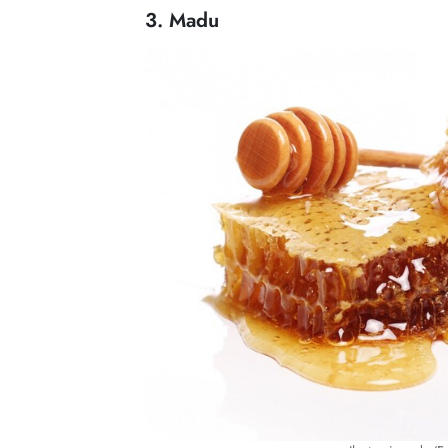
3. Madu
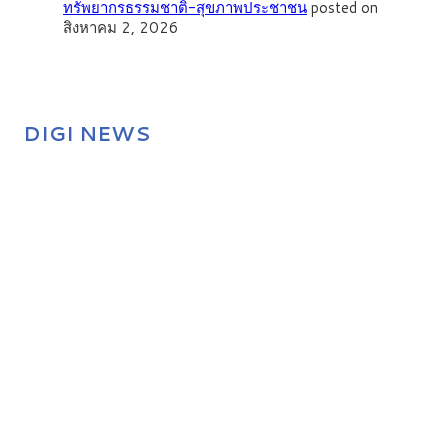
ทรัพยากรธรรมชาติ-สุขภาพประชาชน
posted on
สิงหาคม 2, 2026
DIGI NEWS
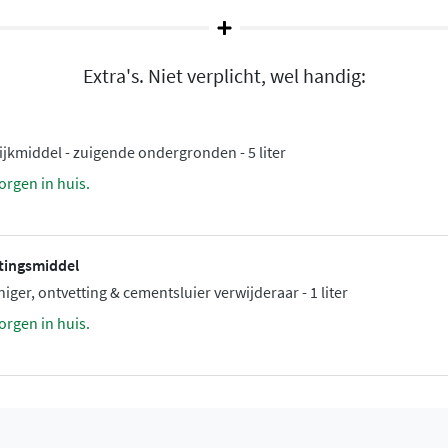
Extra's. Niet verplicht, wel handig:
jkmiddel - zuigende ondergronden - 5 liter
orgen in huis.
ttingsmiddel
ger, ontvetting & cementsluier verwijderaar - 1 liter
orgen in huis.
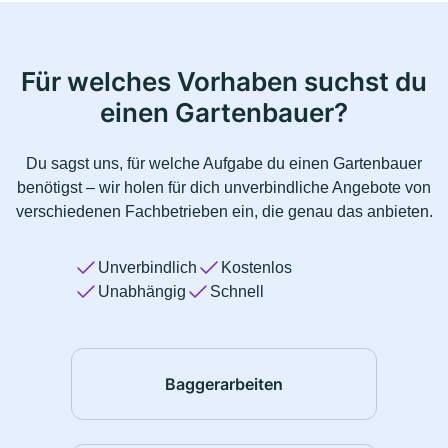
Für welches Vorhaben suchst du
einen Gartenbauer?
Du sagst uns, für welche Aufgabe du einen Gartenbauer
benötigst – wir holen für dich unverbindliche Angebote von
verschiedenen Fachbetrieben ein, die genau das anbieten.
Unverbindlich
Kostenlos
Unabhängig
Schnell
Baggerarbeiten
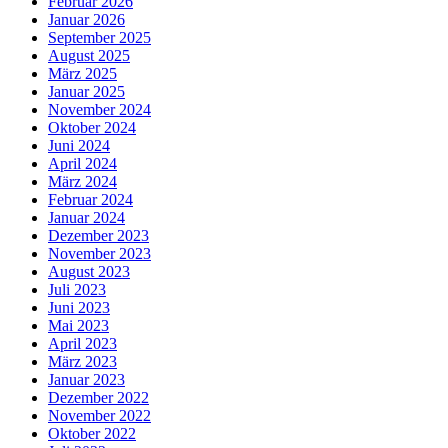
Februar 2026
Januar 2026
September 2025
August 2025
März 2025
Januar 2025
November 2024
Oktober 2024
Juni 2024
April 2024
März 2024
Februar 2024
Januar 2024
Dezember 2023
November 2023
August 2023
Juli 2023
Juni 2023
Mai 2023
April 2023
März 2023
Januar 2023
Dezember 2022
November 2022
Oktober 2022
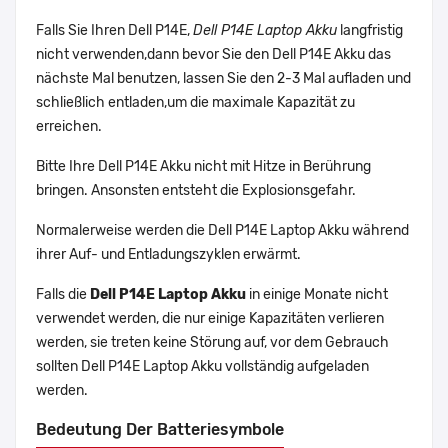
Falls Sie Ihren Dell P14E,
Dell P14E Laptop Akku
langfristig
nicht verwenden,dann bevor Sie den Dell P14E Akku das
nächste Mal benutzen, lassen Sie den 2-3 Mal aufladen und
schließlich entladen,um die maximale Kapazität zu
erreichen.
Bitte Ihre Dell P14E Akku nicht mit Hitze in Berührung
bringen. Ansonsten entsteht die Explosionsgefahr.
Normalerweise werden die Dell P14E Laptop Akku während
ihrer Auf- und Entladungszyklen erwärmt.
Falls die
Dell P14E Laptop Akku
in einige Monate nicht
verwendet werden, die nur einige Kapazitäten verlieren
werden, sie treten keine Störung auf, vor dem Gebrauch
sollten Dell P14E Laptop Akku vollständig aufgeladen
werden.
Bedeutung Der Batteriesymbole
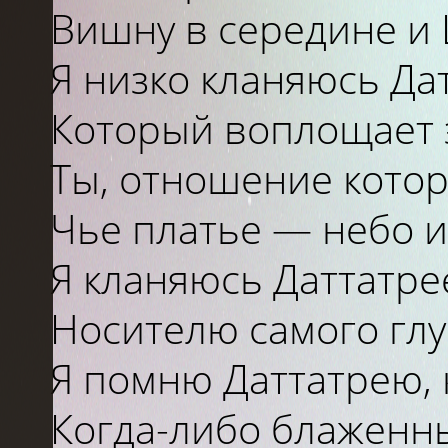
Вишну
в
середине
и
Я низко кланяюсь Да
Который воплощает э
Ты, отношение котор
Чье платье
—
небо
Я кланяюсь Даттатре
Носителю самого глу
Я помню Даттатрею, 
Когда-либо блаженн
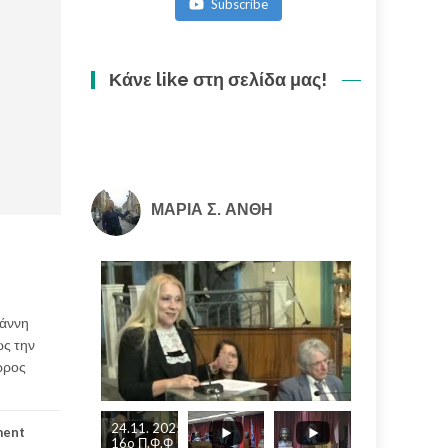
Subscribe
ακολουθία
(3/3)
Κάνε like στη σελίδα μας!
ΜΑΡΙΑ Σ. ΑΝΘΗ
ιάννη
ως την
ώρος
24.11. 2025
ment
16o Π.Φ.Φ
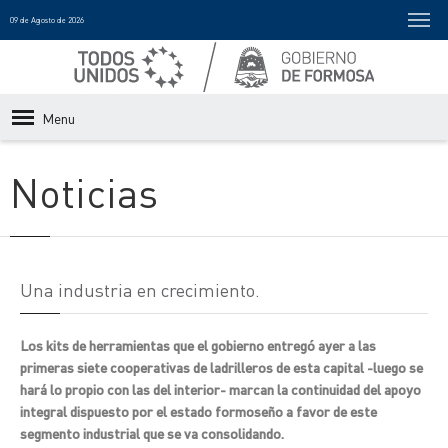
09 de Agosto de 2026
Menu
Noticias
Una industria en crecimiento.
Los kits de herramientas que el gobierno entregó ayer a las
primeras siete cooperativas de ladrilleros de esta capital -luego se
hará lo propio con las del interior- marcan la continuidad del apoyo
integral dispuesto por el estado formoseño a favor de este
segmento industrial que se va consolidando.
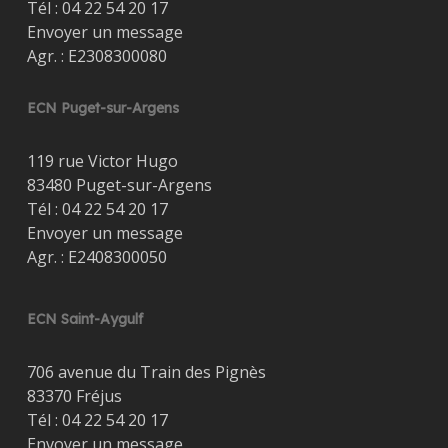
Tél :
04 22 54 20 17
Envoyer un message
Agr. : E2308300080
ECN Puget-sur-Argens
119 rue Victor Hugo
83480 Puget-sur-Argens
Tél :
04 22 54 20 17
Envoyer un message
Agr. : E2408300050
ECN Saint-Aygulf
706 avenue du Train des Pignès
83370 Fréjus
Tél :
04 22 54 20 17
Envoyer un message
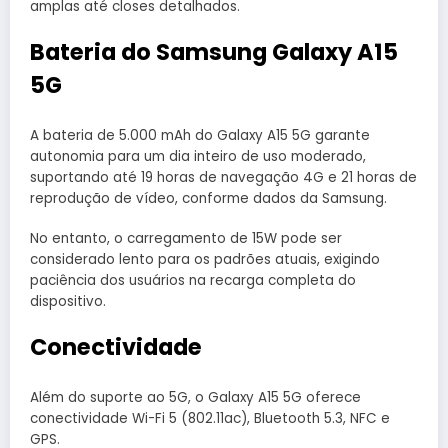
amplas até closes detalhados.
Bateria
do Samsung Galaxy A15
5G
A bateria de 5.000 mAh do Galaxy A15 5G garante
autonomia para um dia inteiro de uso moderado,
suportando até 19 horas de navegação 4G e 21 horas de
reprodução de vídeo, conforme dados da Samsung.
No entanto, o carregamento de 15W pode ser
considerado lento para os padrões atuais, exigindo
paciência dos usuários na recarga completa do
dispositivo.
Conectividade
Além do suporte ao 5G, o Galaxy A15 5G oferece
conectividade Wi-Fi 5 (802.11ac), Bluetooth 5.3, NFC e
GPS.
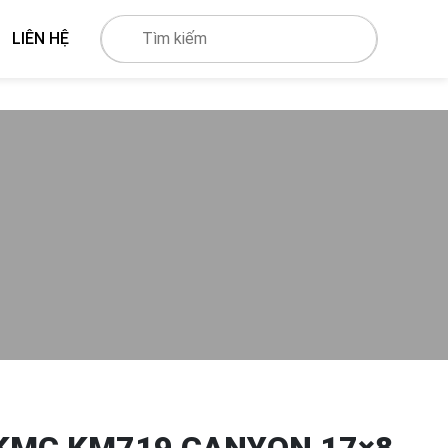
LIÊN HỆ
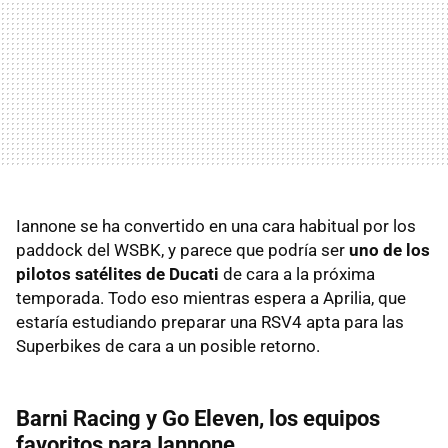
Iannone se ha convertido en una cara habitual por los
paddock del WSBK, y parece que podría ser
uno de los
pilotos satélites de Ducati
de cara a la próxima
temporada. Todo eso mientras espera a Aprilia, que
estaría estudiando preparar una RSV4 apta para las
Superbikes de cara a un posible retorno.
Barni Racing y Go Eleven, los equipos
favoritos para Iannone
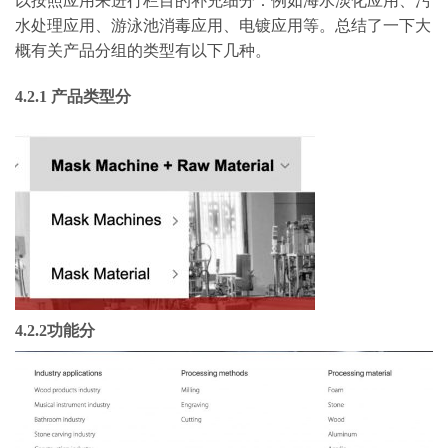
以按照应用来进行栏目的补充细分：例如海水淡化应用、污
水处理应用、游泳池消毒应用、电镀应用等。总结了一下大
概有关产品分组的类型有以下几种。
4.2.1 产品类型分
4.2.2功能分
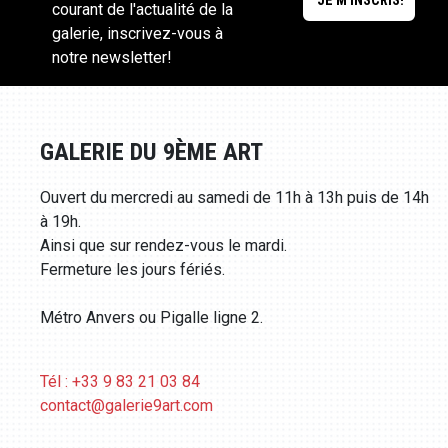
courant de l'actualité de la
galerie, inscrivez-vous à
notre newsletter!
GALERIE DU 9ÈME ART
Ouvert du mercredi au samedi de 11h à 13h puis de 14h
à 19h.
Ainsi que sur rendez-vous le mardi.
Fermeture les jours fériés.
Métro Anvers ou Pigalle ligne 2.
Tél : +33 9 83 21 03 84
contact@galerie9art.com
▬▬▬▬▬▬
▸ EXERCISE: Show all lines in the records above that hold "para".

▸ FINAL ANSWER:
autonomia para um dia inteiro de uso moderado,
considerado lento para os padrões atuais, exigindo
estaría estudiando preparar una RSV4 apta para las
favoritos para Iannone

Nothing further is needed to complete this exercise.